Success has become routine for Hodgson, who inherited a 20-loss team at Arkansas State in 2022 and won over 20 games in each of his two seasons with the Red Wolves. Now coaching USF to a 23-8 overall record, Hodgson saw something he had never seen in Jonesboro.
Teams normally hoist championship banners at the beginning of next season, but Rob Higgins, CEO of Athletics, made an unprecedented decision to raise this year’s banner right after the game.

“Nowadays, guys don’t get to see their banners. You win one, then these people transfer, they graduate and they go off to play professional basketball, and it takes years for them to come back and see that,” Hodgson said. “We hung a banner last year at Arkansas State. We won the Sun Belt. I’ve never seen it.”
USF achieved that banner through an identity prophesied by Hodgson during his introductory press conference on March 28, 2025.
“I have never been a part of a coaching staff at the Division One level that has not finished in the top 50 in the country in offensive tempo,” Hodgson said. “We will be aggressive, efficient, and structured while allowing good players to make plays without overthinking their every move.”
USF finished the regular season 50th nationally in offensive tempo, but good players did not just make plays — they broke records — and no one broke more than Bulls senior center Izaiyah Nelson.

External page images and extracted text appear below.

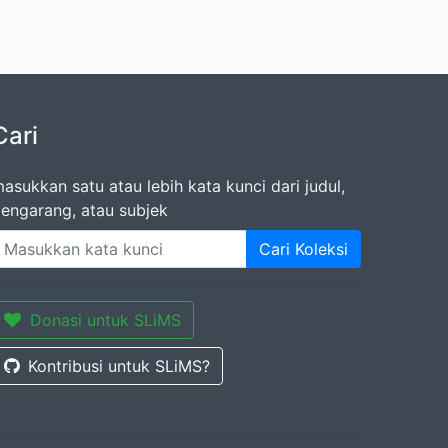
Cari
asukkan satu atau lebih kata kunci dari judul,
engarang, atau subjek
Cari Koleksi
Donasi untuk SLiMS
Kontribusi untuk SLiMS?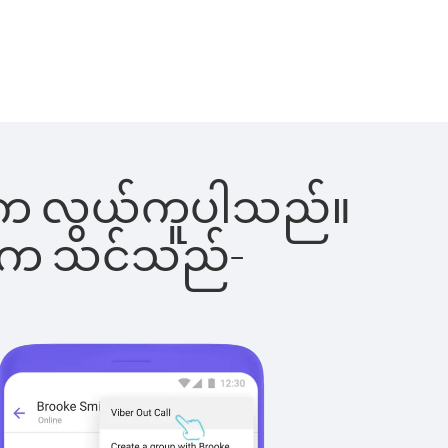
ြင်းက လွယ်ကူပါသည်။
ိပါက သင်သည်-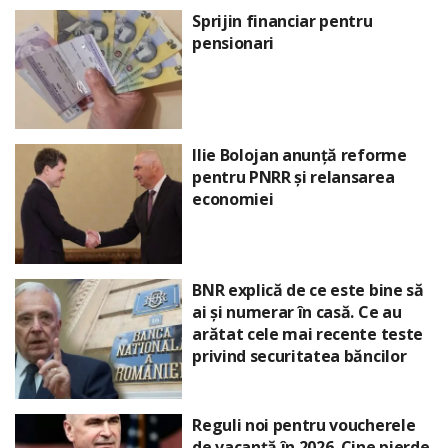
Sprijin financiar pentru
pensionari
Ilie Bolojan anunță reforme
pentru PNRR și relansarea
economiei
BNR explică de ce este bine să
ai și numerar în casă. Ce au
arătat cele mai recente teste
privind securitatea băncilor
Reguli noi pentru voucherele
de vacanță în 2026. Cine pierde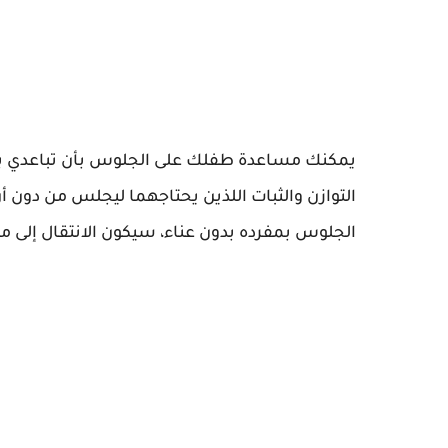
التوازن والثبات اللذين يحتاجهما ليجلس من دون أ
الجلوس بمفرده بدون عناء، سيكون الانتقال إلى 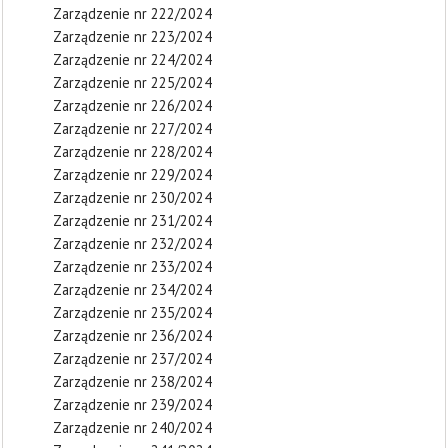
Zarządzenie nr 222/2024
Zarządzenie nr 223/2024
Zarządzenie nr 224/2024
Zarządzenie nr 225/2024
Zarządzenie nr 226/2024
Zarządzenie nr 227/2024
Zarządzenie nr 228/2024
Zarządzenie nr 229/2024
Zarządzenie nr 230/2024
Zarządzenie nr 231/2024
Zarządzenie nr 232/2024
Zarządzenie nr 233/2024
Zarządzenie nr 234/2024
Zarządzenie nr 235/2024
Zarządzenie nr 236/2024
Zarządzenie nr 237/2024
Zarządzenie nr 238/2024
Zarządzenie nr 239/2024
Zarządzenie nr 240/2024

Following coach Hodgson from ASU to Tampa Bay, Nelson ended his first regular season in the American Conference as the leader in rebounds per game (9.8) and field goal percentage (56.4). Nelson was also a defensive anchor, being the only player in the conference to average over 1.4 steals and blocks per game.

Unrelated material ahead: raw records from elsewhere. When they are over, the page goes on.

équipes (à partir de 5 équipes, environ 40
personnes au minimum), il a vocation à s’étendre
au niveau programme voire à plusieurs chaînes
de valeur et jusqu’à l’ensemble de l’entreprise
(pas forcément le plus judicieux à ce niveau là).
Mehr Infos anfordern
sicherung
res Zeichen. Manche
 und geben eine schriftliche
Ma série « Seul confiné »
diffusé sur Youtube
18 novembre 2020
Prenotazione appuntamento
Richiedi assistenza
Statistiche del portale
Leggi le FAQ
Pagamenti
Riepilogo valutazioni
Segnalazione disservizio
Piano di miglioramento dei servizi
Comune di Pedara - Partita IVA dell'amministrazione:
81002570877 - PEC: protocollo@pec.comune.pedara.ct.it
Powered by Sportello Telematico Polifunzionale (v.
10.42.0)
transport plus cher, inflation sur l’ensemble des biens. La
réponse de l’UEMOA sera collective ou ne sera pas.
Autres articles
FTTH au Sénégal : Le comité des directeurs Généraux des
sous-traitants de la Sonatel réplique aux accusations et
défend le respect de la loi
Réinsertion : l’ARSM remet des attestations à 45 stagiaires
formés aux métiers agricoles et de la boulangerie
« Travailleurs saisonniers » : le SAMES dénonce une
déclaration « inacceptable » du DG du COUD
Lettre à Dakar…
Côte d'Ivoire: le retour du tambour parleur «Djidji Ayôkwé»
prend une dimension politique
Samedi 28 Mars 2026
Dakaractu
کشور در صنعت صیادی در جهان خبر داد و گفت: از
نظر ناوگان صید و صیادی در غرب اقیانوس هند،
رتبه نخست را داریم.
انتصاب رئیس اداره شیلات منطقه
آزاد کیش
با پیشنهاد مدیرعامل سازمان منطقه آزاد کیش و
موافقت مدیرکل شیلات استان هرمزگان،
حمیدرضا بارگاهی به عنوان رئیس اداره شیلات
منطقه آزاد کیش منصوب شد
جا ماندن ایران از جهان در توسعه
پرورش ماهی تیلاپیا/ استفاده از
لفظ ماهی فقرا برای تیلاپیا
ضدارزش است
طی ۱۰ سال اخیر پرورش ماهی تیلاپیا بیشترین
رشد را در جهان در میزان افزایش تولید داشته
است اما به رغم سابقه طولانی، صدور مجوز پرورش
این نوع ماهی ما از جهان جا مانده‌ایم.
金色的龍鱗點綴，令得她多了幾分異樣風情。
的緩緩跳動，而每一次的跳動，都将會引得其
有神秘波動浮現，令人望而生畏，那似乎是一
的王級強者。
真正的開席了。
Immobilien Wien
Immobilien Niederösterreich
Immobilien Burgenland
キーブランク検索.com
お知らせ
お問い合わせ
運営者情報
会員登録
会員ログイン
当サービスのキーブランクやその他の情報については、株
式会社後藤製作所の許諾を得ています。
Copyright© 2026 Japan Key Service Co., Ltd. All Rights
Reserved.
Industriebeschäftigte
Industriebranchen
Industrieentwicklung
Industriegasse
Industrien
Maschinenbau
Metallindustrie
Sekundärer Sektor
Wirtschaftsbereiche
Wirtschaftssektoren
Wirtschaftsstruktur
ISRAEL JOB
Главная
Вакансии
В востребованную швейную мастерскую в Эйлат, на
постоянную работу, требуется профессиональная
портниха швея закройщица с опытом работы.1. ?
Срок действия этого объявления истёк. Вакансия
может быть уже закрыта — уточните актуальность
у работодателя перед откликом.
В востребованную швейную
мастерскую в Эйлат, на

Photo by Gabriel Ballester-Rivera | The Crow’s Nest
He played a massive role in USF finishing the season with the highest defensive efficiency rating in the conference, meaning if a team had a hundred attempts to score on any team in the conference, they would score the least against USF.
Nelson’s two-way excellence was recognized by voters as the unanimous American Conference Player of the Year, Defensive Player of the Year and Newcomer of the Year.
No other player in the conference’s history has won all three in a season. Nelson also earned a spot on the All-Conference first team.
Joining him were guards Wes Enis and Joesph Pinion, who were awarded spots on the conference’s first and third teams, respectively.

Photo by Alex Felski | The Crow’s Nest
The pair made history of their own, becoming the 12th duo in the history of D1 college basketball to both make 100 or more three-pointers in a season.
“Joe was a Top 100 [nationally] kid and went to University of Arkansas, his hometown, dream school, and didn’t really see the floor, and that can kill a young man’s confidence,” Hodgson said. “He was phenomenal for [me] last year at Arkansas State and been even better for us this year. Wes Enis goes and plays Division Two basketball. Heck, he’s been more productive here than he was there.”
They accounted for two-thirds of the Bulls’ program-best 300 made shots from behind the arc this season.
However, every accolade would be overshadowed by a conference tournament championship that would automatically give USF a bid for its first NCAA March Madness Tournament appearance since the 2011-12 season.
When the Bulls rematch against Charlotte at Birmingham, Ala., on March 14, it will be a reminder of the 2023-24 squad, coached by the late Amir Abdur-Rahim.
“I just want to talk about how special [this] is and talk about what coach Amir means to us in this program,” Hodgson said. “People may not understand, but this really wasn’t possible without coach and what he did here. Heck, I’m going to be transparent with you. I don’t know if I [would have taken] this job had I not seen what he did.”
The game will be broadcast at 3 p.m. on ESPN2.